> **INSTRUCTIONS FOR THE TASK**: Each line of the listing where the string "marsnet" appears is to be identified and copied.

* * * * *

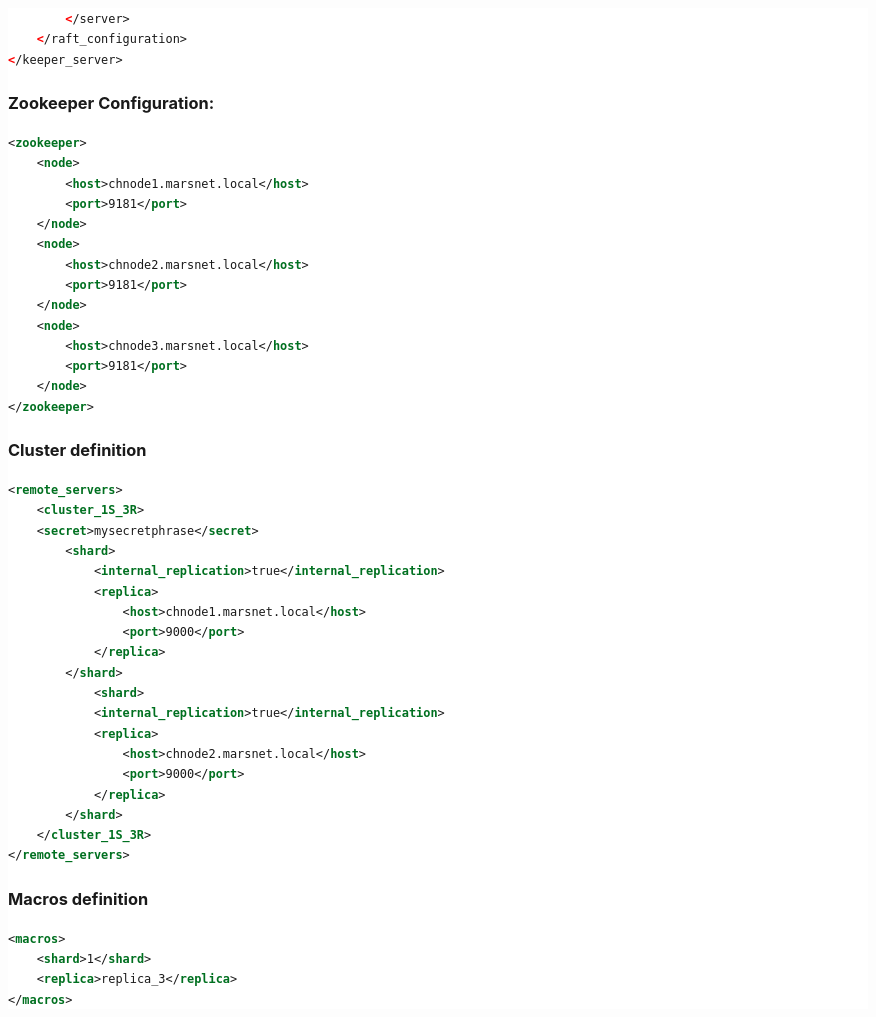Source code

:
 ```xml
        </server>
    </raft_configuration>
</keeper_server>
```

### Zookeeper Configuration:

```xml
<zookeeper>
    <node>
        <host>chnode1.marsnet.local</host>
        <port>9181</port>
    </node>
    <node>
        <host>chnode2.marsnet.local</host>
        <port>9181</port>
    </node>
    <node>
        <host>chnode3.marsnet.local</host>
        <port>9181</port>
    </node>
</zookeeper>
```

### Cluster definition
```xml
<remote_servers>
    <cluster_1S_3R>
    <secret>mysecretphrase</secret>
        <shard>
            <internal_replication>true</internal_replication>
            <replica>
                <host>chnode1.marsnet.local</host>
                <port>9000</port>
            </replica>
        </shard>
            <shard>
            <internal_replication>true</internal_replication>
            <replica>
                <host>chnode2.marsnet.local</host>
                <port>9000</port>
            </replica>
        </shard>
    </cluster_1S_3R>
</remote_servers>
```

### Macros definition
```xml
<macros>
    <shard>1</shard>
    <replica>replica_3</replica>
</macros>
```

* * * * *

> **THE ANSWER**:
        <host>chnode1.marsnet.local</host>
        <host>chnode2.marsnet.local</host>
        <host>chnode3.marsnet.local</host>
                <host>chnode1.marsnet.local</host>
                <host>chnode2.marsnet.local</host>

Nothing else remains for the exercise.